+++ TEXTE FOURNI +++

« Victoria » : grandeur et solitude de la femme moderne
« Victoria » : grandeur et solitude de la femme moderne
Par Jacques Mandelbaum
Pour son deuxième long-métrage, Justine Triet embarque Virginie Efira dans une comédie sentimentale maîtrisée.
Festival de Cannes 2013. Une nouvelle génération s’annonce. Grandie dans le marasme économique, dopée à la débrouille, fleur bleue gorgée de sève noire, elle a poussé telle une mauvaise herbe sur le champ d’honneur de l’industrie du cinéma français. En son sein, quelques noms prennent valeur d’étendard. Serge Bozon en modèle du bizarre, Emmanuel Chaumet en producteur corsaire, Vincent Macaigne en acteur frénétique. Enfin, Justine Triet en réalisatrice feu follet, auteure d’une Bataille de Solférino débraillée et croustillante (un couple séparé se dispute en « direct live » ses enfants sur fond de campagne socialiste à l’élection présidentielle).
Trois ans plus tard, alors que nombre de ces jeunes gens sont déjà revenus sur le devant de la scène sans nécessairement parvenir à transformer l’essai, Victoria, le deuxième long-métrage de Justine Triet, arrive à son tour sur les écrans. Et surprend pour le moins, eu égard à la rage burlesque du précédent. Comédie sentimentale précise et lustrée, le film épingle la spirale dépressive de Victoria Spik, interprétée par la délicieuse Virginie Efira. Avocate redoutée sur le versant social, Victoria ressemble sur son versant intime à un tas de cendres fumantes. L’action consiste ici à ensevelir la première sous la seconde, selon un faisceau de circonstances qui nous mènera – avec le sourire – du lamentable au tragique.

+++ LIGNES DE DONNÉES +++

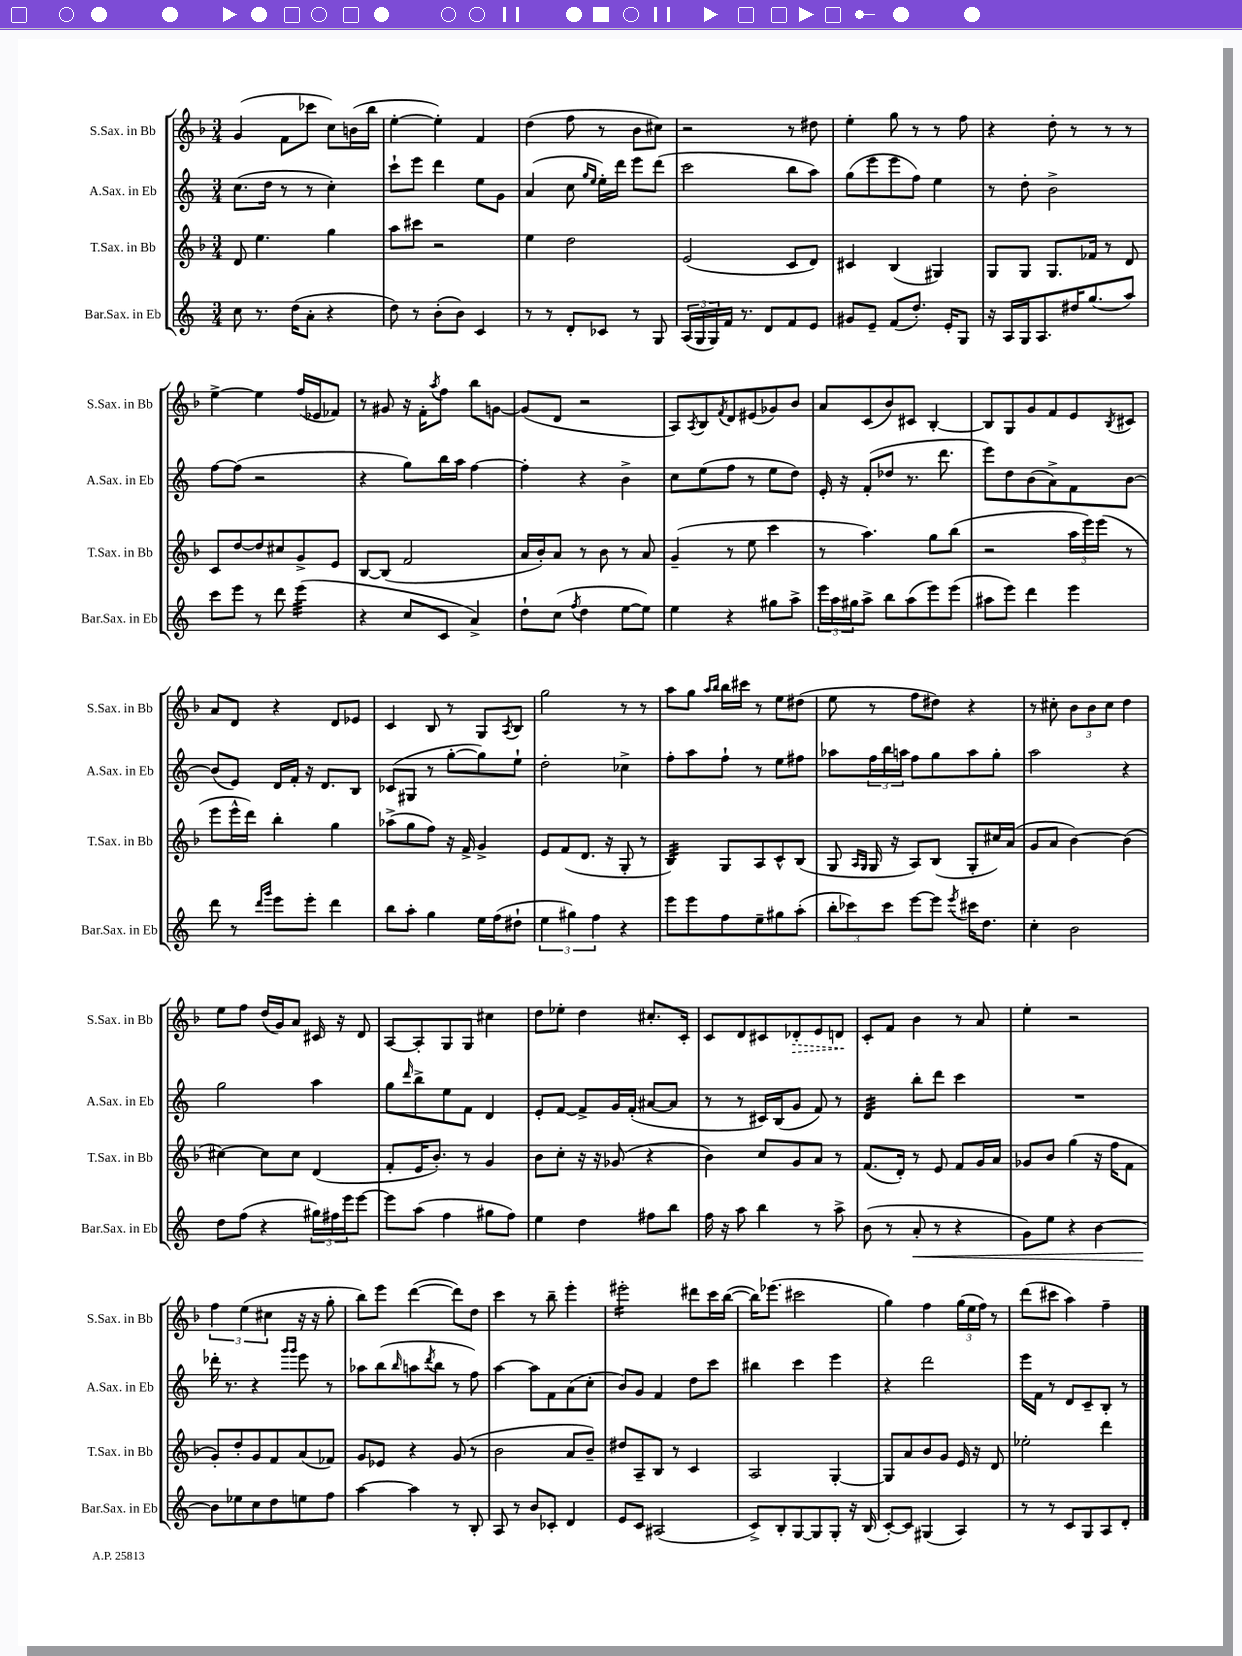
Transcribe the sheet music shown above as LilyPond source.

<<
\new StaffGroup <<
\new Staff = "s0" \with { instrumentName = "S.Sax. in Bb" shortInstrumentName = "S.Sax. in Bb" } {
    \clef treble \key f \major \numericTimeSignature \time 3/4
    g'4( f'8 ces'''8 c''8) b'16( bes''16 |
    e''4~-. e''4-.) f'4 |
    d''4( f''8 r8 bes'8 cis''8) |
    r2 r8 dis''8 |
    e''4-. g''8 r8 r8 f''8 |
    r4 d''8-. r8 r8 r8 |
    e''4~-> e''4 f''16( ees'16 fes'8) |
    r8 gis'8 r16 f'16-. \acciaccatura { a''8 } f''8 bes''8 g'8~ |
    g'8( d'8 r2 |
    a8) \acciaccatura { a8 } bes8 \acciaccatura { f'8 } d'8 eis'8( ges'8) bes'8 |
    a'8 c'8( bes'8) cis'8 bes4~-. |
    bes8 g8 g'8 f'8 e'8 \acciaccatura { bes8 } cis'8 |
    a'8 d'8 r4 d'8 ees'8 |
    c'4 bes8 r8 g8 \acciaccatura { a8 } bes8 |
    g''2 r8 r8 |
    a''8 g''8 \grace { a''16 bes''16 } bes''16 cis'''16 r8 e''8 dis''8( |
    e''8 r8 f''8 dis''8) r4 |
    r8 cis''8-. \tuplet 3/2 { bes'8 bes'8 cis''8 } d''4 |
    e''8 f''8 d''16( g'16) a'8 cis'16 r16 d'8 |
    a8~ a8-. g8 g8 cis''4 |
    d''8 ees''8-. d''4 cis''8.-. c'16-. |
    c'8 d'8 cis'8 \once \override Hairpin.style = #'dashed-line des'8-.\> e'8 d'8\! |
    c'8-. f'8 bes'4 r8 a'8 |
    e''4-. r2 |
    \tuplet 3/2 { f''4 e''4( cis''4 } r16 r16 g''8-. |
    bes''8) e'''8 d'''4~( d'''8) d''8 |
    c'''4 r8 bes''8-- e'''4-. |
    eis'''2:16-. dis'''8 c'''16 bes''16~( |
    bes''16) ees'''8.( cis'''2 |
    g''4) f''4 \tuplet 3/2 { g''16( e''16 f''16) } r8 |
    d'''8( cis'''8 a''4) f''4-- \bar "|." |
}
\new Staff = "s1" \with { instrumentName = "A.Sax. in Eb" shortInstrumentName = "A.Sax. in Eb" } {
    \clef treble \key c \major \numericTimeSignature \time 3/4
    c''8.( d''16 r8 r8 c''4-.) |
    c'''8-! e'''8 d'''4 e''8 g'8 |
    a'4( c''8 \grace { g''16 e''16 } e''16-.) d'''16 e'''8 d'''8( |
    c'''2 b''8 a''8) |
    g''8( e'''8 e'''8 f''8) e''4 |
    r8 d''8-. b'2-> |
    f''8~ f''8( r2 |
    r4 g''8) b''16 a''16 f''4~ |
    f''4-. r4 b'4-> |
    c''8 e''8( f''8 r8 e''8 d''8) |
    e'16-. r16 f'8-.( des''8 r8. d'''8. |
    e'''8) d''8 b'8( a'8->) f'8 b'8~ |
    b'8( e'8) d'16 f'16-. r16 d'8. b8 |
    ces'8( gis8 r8 g''8~-. g''8) e''8-! |
    d''2-. ces''4-> |
    f''8-. a''8 f''8-! r8 e''8 fis''8 |
    aes''8 \tuplet 3/2 { f''16 b''16 a''16 } f''8 g''8 a''8 g''8-. |
    a''2 r4 |
    g''2 a''4 |
    g''8 \grace { d'''16 } b''8-> e''8 f'8 d'4 |
    e'8-. f'8~ f'8-> g'16 f'16-.( ais'8~ ais'8 |
    r8 r8 cis'16) b16( g'8 f'8) r8 |
    d'4:32 b''8-. d'''8 c'''4 |
    R2. |
    des'''16-. r8. r4 \grace { g'''16 g'''16 } e'''8 r8 |
    aes''8 b''8( \grace { b''16 } a''8 \acciaccatura { d'''8 } b''8 r8 f''8) |
    a''4~ a''8 f'8 a'8( c''8-. |
    b'8) g'8 f'4 d''8 c'''8 |
    bis''4 c'''4 e'''4 |
    r4 d'''2 |
    e'''16 f'16 r8 d'8 c'8-- b8-. r8 \bar "|." |
}
\new Staff = "s2" \with { instrumentName = "T.Sax. in Bb" shortInstrumentName = "T.Sax. in Bb" } {
    \clef treble \key f \major \numericTimeSignature \time 3/4
    d'8 e''4. g''4 |
    a''8 cis'''8 r2 |
    e''4 d''2 |
    e'2( c'8 d'8) |
    cis'4 bes4( gis4) |
    g8 g8 g8. fes'16 r8 d'8 |
    c'8 d''8~ d''8 cis''8 g'8-> e'8 |
    bes8~ bes8( f'2 |
    a'16 bes'16-.) a'8 r8 bes'8 r8 a'8 |
    g'4--( r8 e''8 c'''4 |
    r8 a''4.) g''8 bes''8( |
    r2 \tuplet 3/2 { a''16 e'''16) e'''16( } r8 |
    e'''8 e'''16-^ d'''16) bes''4-. g''4 |
    aes''8->( g''8 f''8) r16 f'16-> g'4-> |
    e'8 f'8( d'8. r16 g8-. r8 |
    bes4:32) g8 a8 c'8-^ bes8( |
    g8 \grace { a16 g16 } g16 r16 a8) bes8( g8-. cis''16) a'16( |
    g'8 a'8 bes'4~) bes'4( |
    cis''4~) cis''8 cis''8 d'4( |
    f'8-. e'16 bes'8.-.) r8 g'4 |
    bes'8 c''8-. r16 r16 ges'8( r4 |
    bes'4) c''8 g'8 a'8 r8 |
    f'8.( d'16-.) r8 e'8 f'8 g'16 a'16 |
    ges'8 bes'8 g''4( r16 f''16 f'8 |
    g'8-.) d''8-. g'8 f'8 a'8( fes'8) |
    g'8 ees'8 r4 g'8( r8 |
    bes'2 a'8 bes'8--) |
    dis''8 a8-- bes8 r8 c'4 |
    a2 g4~-. |
    g8 a'8 bes'8 g'8 e'16 r16 d'8 |
    ees''2-. d'''4 \bar "|." |
}
\new Staff = "s3" \with { instrumentName = "Bar.Sax. in Eb" shortInstrumentName = "Bar.Sax. in Eb" } {
    \clef treble \key c \major \numericTimeSignature \time 3/4
    c''8 r8. d''16( a'8-. r4 |
    d''8) r8 b'8-.( b'8) c'4 |
    r8 r8 d'8-. ces'8 r8 g8 |
    \tuplet 3/2 { a16( g16 g16) } f'16 r8. d'8 f'8 e'8 |
    gis'8 e'8-- f'8( d''8.-.) e'16-. g8 |
    r16 a16 g16 a8. dis''16 g''8.( a''8) |
    c'''8 e'''8 r8 d'''8 e'''4:32( |
    r4 c''8 c'8 a'4->) |
    d''8-! c''8( \acciaccatura { f''8 } d''4 e''8~ e''8) |
    e''4 r4 gis''8 a''8-> |
    \tuplet 3/2 { e'''16 a''16 gis''16 } a''8-> b''8 a''8( e'''8) e'''8( |
    ais''8 e'''8) d'''4 e'''4 |
    d'''8 r8 \grace { d'''16 g'''16 } e'''8 e'''8-. d'''4 |
    b''8 a''8-. g''4 e''16 f''16( dis''8-! |
    \tuplet 3/2 { e''4 gis''4) f''4 } r4 |
    e'''8 e'''8 f''8 e''8-- gis''8 a''8-.( |
    \tuplet 3/2 { b''8-. ces'''8) ces'''8 } e'''8~ e'''8 \acciaccatura { e'''8 } cis'''16 d''8. |
    c''4-. b'2 |
    d''8 f''8( r4 \tuplet 3/2 { gis''16) fis''16 e'''16 } e'''8~ |
    e'''8 a''8( f''4 gis''8 f''8) |
    e''4 d''4 fis''8 b''8 |
    f''16 r16 a''8 b''4 r8 a''8-> |
    b'8( r8 a'8-.\< r8 r4 |
    g'8) e''8 r4 b'4~ |
    b'8\! ees''8 c''8 d''8 e''8 f''8 |
    a''4~ a''4 r8 b8-. |
    a8 r8 b'8 ces'8-. d'4 |
    e'8 c'8 ais2( |
    c'8->) b8-. g8~ g8 g8-. r16 b16( |
    c'8~-.) c'8 gis4( a4) |
    r8 r8 c'8 g8 a8 d'8-. \bar "|." |
}
>>
>>
\layout { \context { \Score \remove "Bar_number_engraver" } }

+++

CONSIGNES DE TRAVAIL>
A – Extrayez de la critique de « Victoria » le passage qui commence aux mots « Festival de Cannes » et s'arrête après les mots « à l’élection présidentielle). ».
B – D'après la critique de « Victoria », quelle actrice interprète Victoria Spik ?
Les items n'ont aucun rapport avec la critique de « Victoria ».

RÉPONSES ATTENDUES>
A –
Festival de Cannes 2013. Une nouvelle génération s’annonce. Grandie dans le marasme économique, dopée à la débrouille, fleur bleue gorgée de sève noire, elle a poussé telle une mauvaise herbe sur le champ d’honneur de l’industrie du cinéma français. En son sein, quelques noms prennent valeur d’étendard. Serge Bozon en modèle du bizarre, Emmanuel Chaumet en producteur corsaire, Vincent Macaigne en acteur frénétique. Enfin, Justine Triet en réalisatrice feu follet, auteure d’une Bataille de Solférino débraillée et croustillante (un couple séparé se dispute en « direct live » ses enfants sur fond de campagne socialiste à l’élection présidentielle).

B – Virginie Efira.